Fishing remains one of the least costly forms of recreation. Peanut's Crappie House charges adults $5 to fish all day; $3 for seniors and children.

"I don't sell bait anymore," Reynolds said. "But I'll keep a box or two of worms around for the little kids. Some of these parents are clueless. They bring kids out here with bass lures and giant minnows. They're not going to catch squat with that stuff."

Allen Shultz, 25, a self-described jack-of-all-trades, lives part time on nearby Possum Kingdom Lake. On a recent morning, before the wind picked up, he caught a string of crappie, enough to feed 10 people, including himself and his uncle's family.

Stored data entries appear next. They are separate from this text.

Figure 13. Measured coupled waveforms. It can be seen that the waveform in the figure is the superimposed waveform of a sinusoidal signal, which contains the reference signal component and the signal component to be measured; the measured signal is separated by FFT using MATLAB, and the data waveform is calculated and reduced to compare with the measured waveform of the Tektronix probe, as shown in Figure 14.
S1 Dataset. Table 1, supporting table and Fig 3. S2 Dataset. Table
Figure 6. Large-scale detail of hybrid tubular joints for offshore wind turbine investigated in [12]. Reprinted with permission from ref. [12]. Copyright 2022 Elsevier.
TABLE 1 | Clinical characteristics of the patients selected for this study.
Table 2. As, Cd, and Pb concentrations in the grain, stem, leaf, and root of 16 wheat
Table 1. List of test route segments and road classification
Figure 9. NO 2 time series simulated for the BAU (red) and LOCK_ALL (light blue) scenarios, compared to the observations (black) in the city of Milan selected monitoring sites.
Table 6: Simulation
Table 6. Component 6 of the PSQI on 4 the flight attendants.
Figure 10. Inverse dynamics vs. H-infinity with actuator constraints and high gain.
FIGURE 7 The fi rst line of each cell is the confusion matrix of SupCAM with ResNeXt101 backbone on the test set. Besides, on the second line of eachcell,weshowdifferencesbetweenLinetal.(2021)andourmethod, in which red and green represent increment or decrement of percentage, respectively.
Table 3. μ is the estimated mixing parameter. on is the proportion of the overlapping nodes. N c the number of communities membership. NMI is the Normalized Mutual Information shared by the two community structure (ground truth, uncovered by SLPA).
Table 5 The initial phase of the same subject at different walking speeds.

Reynolds sees the economic hardships. Near the end of each month, more seniors living on fixed incomes appear at the crappie house to fish for food. The owner offers them fish she has caught, her way of being neighborly.

A pleasant woman with a husky laugh, she is a fixture there, arriving by dawn and staying until after dark. Her rules are simple: No running. No glass containers. No leaving hooks on the floor. Reynolds once had to dig a catfish hook out of Baby Doll's paw.

"This pays the bills. That's all I care about," she said happily.

She looked around the primitive setting. The furniture is old, soiled, showing age. The roof leaks. But Reynolds enjoys the sunrises and sunsets. She has birds to watch, and she owns the basic necessities: a TV, her movie collection, a hot plate, a microwave oven and a wood-burning stove.

Best of all she has her dogs to keep her company.

"Hercules, he fishes too," Reynolds said proudly.

Really?

"Dives right off the damn dock."

Debbie Reynolds -- "spelled just like the movie star" -- smiled at her big-pawed friend, fast asleep. "Caught an 8-pound channel cat last year. Fish looked big as he is."